(Records from a data source)
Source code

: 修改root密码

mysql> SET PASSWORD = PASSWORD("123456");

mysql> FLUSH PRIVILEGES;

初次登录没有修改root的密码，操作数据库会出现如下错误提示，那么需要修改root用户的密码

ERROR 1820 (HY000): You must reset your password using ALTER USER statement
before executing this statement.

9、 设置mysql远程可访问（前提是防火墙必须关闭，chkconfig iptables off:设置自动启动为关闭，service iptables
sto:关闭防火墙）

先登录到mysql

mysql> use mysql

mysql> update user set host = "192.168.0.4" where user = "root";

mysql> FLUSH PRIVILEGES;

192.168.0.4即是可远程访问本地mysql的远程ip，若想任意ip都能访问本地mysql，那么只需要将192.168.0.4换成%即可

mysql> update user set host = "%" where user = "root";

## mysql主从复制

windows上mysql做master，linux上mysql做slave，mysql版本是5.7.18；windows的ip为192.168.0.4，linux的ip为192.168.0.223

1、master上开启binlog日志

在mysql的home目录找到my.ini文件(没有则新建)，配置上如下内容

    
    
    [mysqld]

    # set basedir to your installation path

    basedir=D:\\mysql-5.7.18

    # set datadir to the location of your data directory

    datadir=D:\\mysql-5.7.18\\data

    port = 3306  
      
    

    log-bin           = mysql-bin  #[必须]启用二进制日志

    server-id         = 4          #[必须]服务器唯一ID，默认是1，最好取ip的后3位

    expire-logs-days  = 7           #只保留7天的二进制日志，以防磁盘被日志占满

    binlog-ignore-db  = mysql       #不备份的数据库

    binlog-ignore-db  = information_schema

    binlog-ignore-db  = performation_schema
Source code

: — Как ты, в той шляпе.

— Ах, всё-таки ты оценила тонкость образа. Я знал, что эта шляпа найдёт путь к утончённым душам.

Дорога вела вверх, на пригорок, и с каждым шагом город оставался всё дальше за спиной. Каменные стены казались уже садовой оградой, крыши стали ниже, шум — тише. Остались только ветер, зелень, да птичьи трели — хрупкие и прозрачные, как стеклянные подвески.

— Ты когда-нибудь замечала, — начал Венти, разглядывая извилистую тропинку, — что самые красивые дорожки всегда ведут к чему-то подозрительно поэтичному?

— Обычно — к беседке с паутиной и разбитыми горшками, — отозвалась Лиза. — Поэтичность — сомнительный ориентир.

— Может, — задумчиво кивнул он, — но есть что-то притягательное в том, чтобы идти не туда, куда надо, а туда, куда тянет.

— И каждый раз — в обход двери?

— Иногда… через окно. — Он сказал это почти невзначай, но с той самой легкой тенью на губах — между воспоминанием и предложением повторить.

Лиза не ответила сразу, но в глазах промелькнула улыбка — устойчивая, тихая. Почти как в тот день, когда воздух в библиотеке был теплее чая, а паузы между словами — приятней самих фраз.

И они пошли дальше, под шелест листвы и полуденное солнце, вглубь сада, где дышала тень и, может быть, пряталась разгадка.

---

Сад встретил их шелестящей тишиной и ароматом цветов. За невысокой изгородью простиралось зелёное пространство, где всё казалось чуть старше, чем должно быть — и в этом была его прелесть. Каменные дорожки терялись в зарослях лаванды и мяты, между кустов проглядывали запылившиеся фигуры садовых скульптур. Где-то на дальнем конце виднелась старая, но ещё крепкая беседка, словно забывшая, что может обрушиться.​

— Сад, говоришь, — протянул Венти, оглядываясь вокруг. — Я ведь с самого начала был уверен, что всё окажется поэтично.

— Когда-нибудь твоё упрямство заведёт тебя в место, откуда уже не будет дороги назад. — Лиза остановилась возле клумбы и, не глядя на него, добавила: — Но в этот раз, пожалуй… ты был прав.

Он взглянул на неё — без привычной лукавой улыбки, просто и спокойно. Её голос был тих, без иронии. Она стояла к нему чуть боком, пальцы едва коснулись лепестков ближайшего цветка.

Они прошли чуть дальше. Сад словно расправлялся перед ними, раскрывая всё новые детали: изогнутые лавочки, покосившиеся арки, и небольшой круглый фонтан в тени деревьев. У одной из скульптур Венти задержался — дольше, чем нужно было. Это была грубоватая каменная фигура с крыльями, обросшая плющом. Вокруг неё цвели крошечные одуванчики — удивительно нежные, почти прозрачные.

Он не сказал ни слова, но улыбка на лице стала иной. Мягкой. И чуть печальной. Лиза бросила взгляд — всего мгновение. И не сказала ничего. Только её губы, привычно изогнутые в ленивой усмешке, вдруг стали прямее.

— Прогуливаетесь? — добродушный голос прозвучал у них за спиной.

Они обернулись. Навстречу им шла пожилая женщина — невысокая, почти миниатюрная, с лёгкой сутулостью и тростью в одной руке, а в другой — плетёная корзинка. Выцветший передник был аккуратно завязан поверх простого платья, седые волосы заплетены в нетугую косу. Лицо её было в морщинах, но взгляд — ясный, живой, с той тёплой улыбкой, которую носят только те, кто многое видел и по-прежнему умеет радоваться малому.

WHAT THIS TASK INVOLVES:
Can you reproduce every line of the records above, character for character, without changing anything?

WRITTEN RESPONSE:
Source code

: 修改root密码

mysql> SET PASSWORD = PASSWORD("123456");

mysql> FLUSH PRIVILEGES;

初次登录没有修改root的密码，操作数据库会出现如下错误提示，那么需要修改root用户的密码

ERROR 1820 (HY000): You must reset your password using ALTER USER statement
before executing this statement.

9、 设置mysql远程可访问（前提是防火墙必须关闭，chkconfig iptables off:设置自动启动为关闭，service iptables
sto:关闭防火墙）

先登录到mysql

mysql> use mysql

mysql> update user set host = "192.168.0.4" where user = "root";

mysql> FLUSH PRIVILEGES;

192.168.0.4即是可远程访问本地mysql的远程ip，若想任意ip都能访问本地mysql，那么只需要将192.168.0.4换成%即可

mysql> update user set host = "%" where user = "root";

## mysql主从复制

windows上mysql做master，linux上mysql做slave，mysql版本是5.7.18；windows的ip为192.168.0.4，linux的ip为192.168.0.223

1、master上开启binlog日志

在mysql的home目录找到my.ini文件(没有则新建)，配置上如下内容

    
    
    [mysqld]

    # set basedir to your installation path

    basedir=D:\\mysql-5.7.18

    # set datadir to the location of your data directory

    datadir=D:\\mysql-5.7.18\\data

    port = 3306  
      
    

    log-bin           = mysql-bin  #[必须]启用二进制日志

    server-id         = 4          #[必须]服务器唯一ID，默认是1，最好取ip的后3位

    expire-logs-days  = 7           #只保留7天的二进制日志，以防磁盘被日志占满

    binlog-ignore-db  = mysql       #不备份的数据库

    binlog-ignore-db  = information_schema

    binlog-ignore-db  = performation_schema
Source code

: — Как ты, в той шляпе.

— Ах, всё-таки ты оценила тонкость образа. Я знал, что эта шляпа найдёт путь к утончённым душам.

Дорога вела вверх, на пригорок, и с каждым шагом город оставался всё дальше за спиной. Каменные стены казались уже садовой оградой, крыши стали ниже, шум — тише. Остались только ветер, зелень, да птичьи трели — хрупкие и прозрачные, как стеклянные подвески.

— Ты когда-нибудь замечала, — начал Венти, разглядывая извилистую тропинку, — что самые красивые дорожки всегда ведут к чему-то подозрительно поэтичному?

— Обычно — к беседке с паутиной и разбитыми горшками, — отозвалась Лиза. — Поэтичность — сомнительный ориентир.

— Может, — задумчиво кивнул он, — но есть что-то притягательное в том, чтобы идти не туда, куда надо, а туда, куда тянет.

— И каждый раз — в обход двери?

— Иногда… через окно. — Он сказал это почти невзначай, но с той самой легкой тенью на губах — между воспоминанием и предложением повторить.

Лиза не ответила сразу, но в глазах промелькнула улыбка — устойчивая, тихая. Почти как в тот день, когда воздух в библиотеке был теплее чая, а паузы между словами — приятней самих фраз.

И они пошли дальше, под шелест листвы и полуденное солнце, вглубь сада, где дышала тень и, может быть, пряталась разгадка.

---

Сад встретил их шелестящей тишиной и ароматом цветов. За невысокой изгородью простиралось зелёное пространство, где всё казалось чуть старше, чем должно быть — и в этом была его прелесть. Каменные дорожки терялись в зарослях лаванды и мяты, между кустов проглядывали запылившиеся фигуры садовых скульптур. Где-то на дальнем конце виднелась старая, но ещё крепкая беседка, словно забывшая, что может обрушиться.​

— Сад, говоришь, — протянул Венти, оглядываясь вокруг. — Я ведь с самого начала был уверен, что всё окажется поэтично.

— Когда-нибудь твоё упрямство заведёт тебя в место, откуда уже не будет дороги назад. — Лиза остановилась возле клумбы и, не глядя на него, добавила: — Но в этот раз, пожалуй… ты был прав.

Он взглянул на неё — без привычной лукавой улыбки, просто и спокойно. Её голос был тих, без иронии. Она стояла к нему чуть боком, пальцы едва коснулись лепестков ближайшего цветка.

Они прошли чуть дальше. Сад словно расправлялся перед ними, раскрывая всё новые детали: изогнутые лавочки, покосившиеся арки, и небольшой круглый фонтан в тени деревьев. У одной из скульптур Венти задержался — дольше, чем нужно было. Это была грубоватая каменная фигура с крыльями, обросшая плющом. Вокруг неё цвели крошечные одуванчики — удивительно нежные, почти прозрачные.

Он не сказал ни слова, но улыбка на лице стала иной. Мягкой. И чуть печальной. Лиза бросила взгляд — всего мгновение. И не сказала ничего. Только её губы, привычно изогнутые в ленивой усмешке, вдруг стали прямее.

— Прогуливаетесь? — добродушный голос прозвучал у них за спиной.

Они обернулись. Навстречу им шла пожилая женщина — невысокая, почти миниатюрная, с лёгкой сутулостью и тростью в одной руке, а в другой — плетёная корзинка. Выцветший передник был аккуратно завязан поверх простого платья, седые волосы заплетены в нетугую косу. Лицо её было в морщинах, но взгляд — ясный, живой, с той тёплой улыбкой, которую носят только те, кто многое видел и по-прежнему умеет радоваться малому.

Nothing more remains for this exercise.